Search each line below for the word "Grafana를" and list those that contain it.

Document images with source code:
((

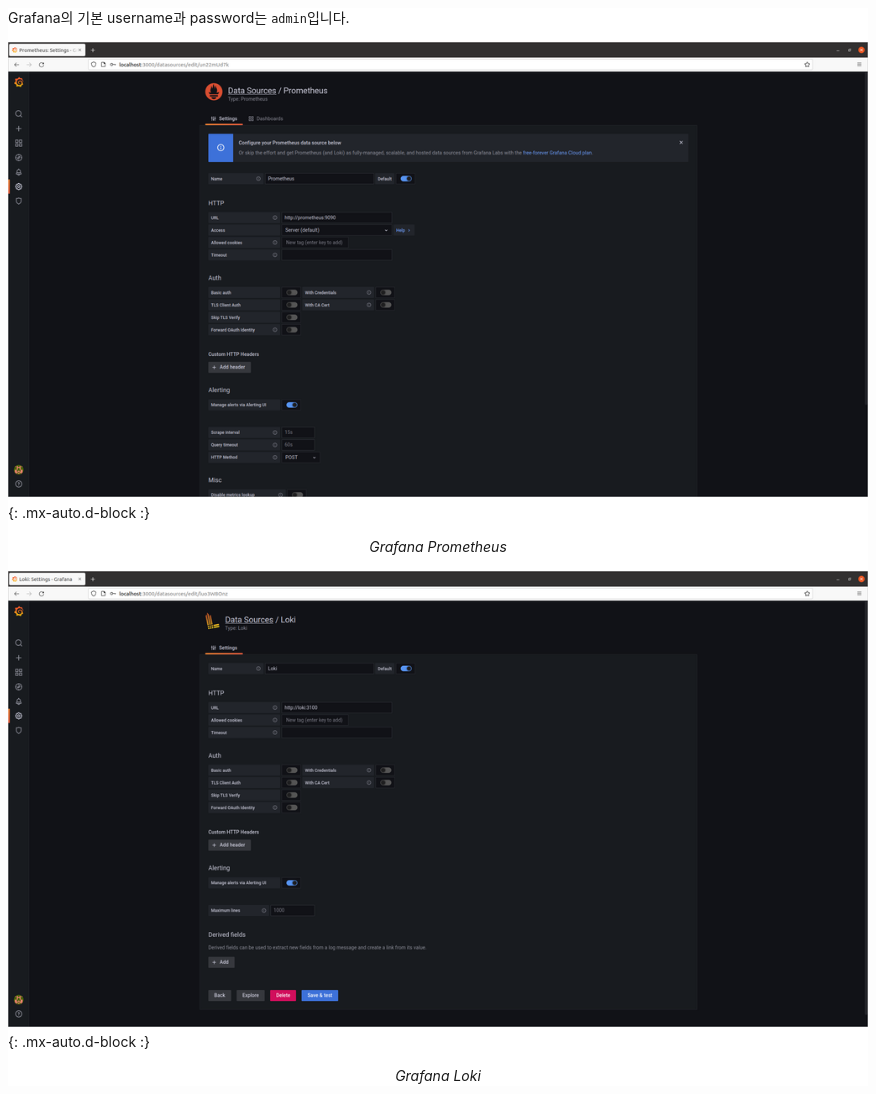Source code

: Grafana의 기본 username과 password는 `admin`입니다.

![screenshot-grafana-prometheus.png](/assets/img/posts/2021-10-24-Prometheus-Loki-Grafana를-이용한-모니터링-시스템-구축/screenshot-grafana-prometheus.png){: .mx-auto.d-block :}
<p align="center"><i>Grafana Prometheus</i></p>

![screenshot-grafana-loki.png](/assets/img/posts/2021-10-24-Prometheus-Loki-Grafana를-이용한-모니터링-시스템-구축/screenshot-grafana-loki.png){: .mx-auto.d-block :}
<p align="center"><i>Grafana Loki</i></p>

))

• Output:
![screenshot-grafana-prometheus.png](/assets/img/posts/2021-10-24-Prometheus-Loki-Grafana를-이용한-모니터링-시스템-구축/screenshot-grafana-prometheus.png){: .mx-auto.d-block :}
![screenshot-grafana-loki.png](/assets/img/posts/2021-10-24-Prometheus-Loki-Grafana를-이용한-모니터링-시스템-구축/screenshot-grafana-loki.png){: .mx-auto.d-block :}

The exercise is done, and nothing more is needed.